Even if you'd carried on with history there wouldn't have been much mention of that war. Something like 'the 30 years war devastated Germany' followed by 'now we're going to spend six months on the English Civil War'.
There's also a silly problem with school history in that after three years at secondary school you switch from covering the subject in date order to studying the exam syllabus. In my case that was two years on European history 1870-1914 so there was a great big gap between about 1700 and 1870.
The last bit before the exam syllabus is probably typical of English history as taught at that time. It was all about the Duke of Marlbrough beating up the French.

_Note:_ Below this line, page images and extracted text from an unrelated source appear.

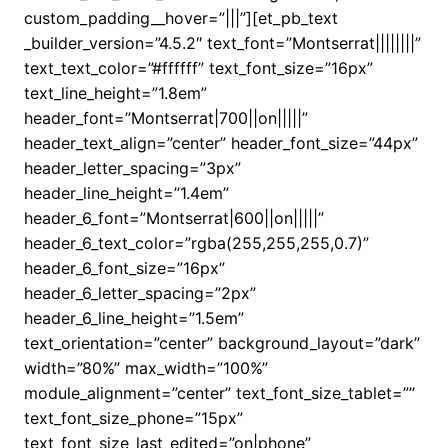
custom_padding__hover=”|||”][et_pb_text
_builder_version=”4.5.2″ text_font=”Montserrat||||||||”
text_text_color=”#ffffff” text_font_size=”16px”
text_line_height=”1.8em”
header_font=”Montserrat|700||on|||||”
header_text_align=”center” header_font_size=”44px”
header_letter_spacing=”3px”
header_line_height=”1.4em”
header_6_font=”Montserrat|600||on|||||”
header_6_text_color=”rgba(255,255,255,0.7)”
header_6_font_size=”16px”
header_6_letter_spacing=”2px”
header_6_line_height=”1.5em”
text_orientation=”center” background_layout=”dark”
width=”80%” max_width=”100%”
module_alignment=”center” text_font_size_tablet=””
text_font_size_phone=”15px”
text_font_size_last_edited=”on|phone”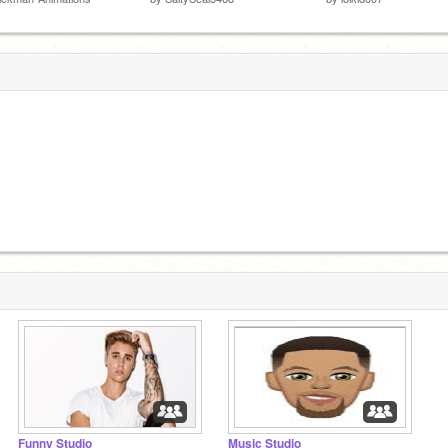
Funny Studio
Music Studio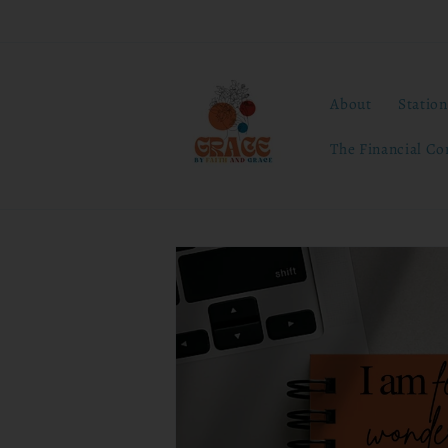
Skip to
content
About
Statio
The Financial Co
Skip to
product
information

That he did it in Germany in the War of Spanish Succession managed to escape me at the time.
>Yes, he looks like a good parallel and source of inspiration.
>
>> "Besides it being completely "non-Glorantha-sounding" IMO...."
>Yes, most of Glorantha, at least in this area, doesn't have
>German-derived names. (A shame.) But this is why I tend to look at
>literal meanings, and translate. "Boiling stone". Put that in some
>other language (what language is preferred, for Tarsh? Latin/Greek
>for Lunars?) and you have the reference for those who like it.

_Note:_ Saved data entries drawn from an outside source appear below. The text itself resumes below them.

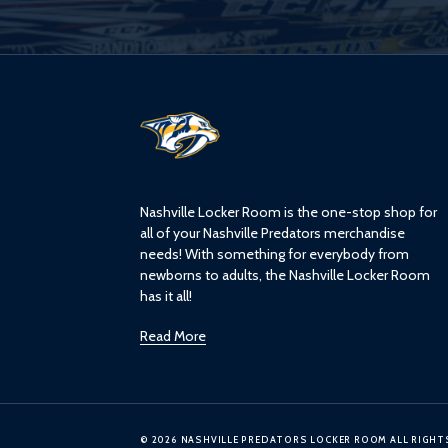
L
o
g
o
Nashville Locker Room is the one-stop shop for
all of your Nashville Predators merchandise
needs! With something for everybody from
newborns to adults, the Nashville Locker Room
has it all!
Read More
© 2026 NASHVILLE PREDATORS LOCKER ROOM ALL RIGHT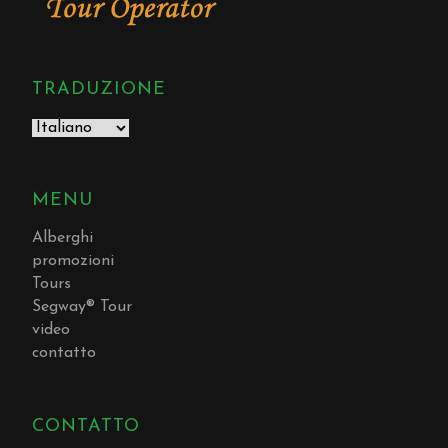
TRADUZIONE
MENU
Alberghi
promozioni
Tours
Segway® Tour
video
contatto
CONTATTO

>Carregberwi, or something like it, in Welsh/Stormspeech.
>Lapideus ferveo in Latin (I think - my Latin is rusty)
>Neither of which sound too good to me :(
The Welsh looks good to me even if I can't remember how to pronounce it. I think Latin is more Lunar Heartlands than the provinces.
>Ooh, maybe we can use that meaning, as how the business empire got
>started. Ever heard the story about Stone Soup?
>http://en.wikipedia.org/wiki/Stone_soup
Well the bit about General Patton could easily fit.
And a League based on making something from nothing could be in the Association.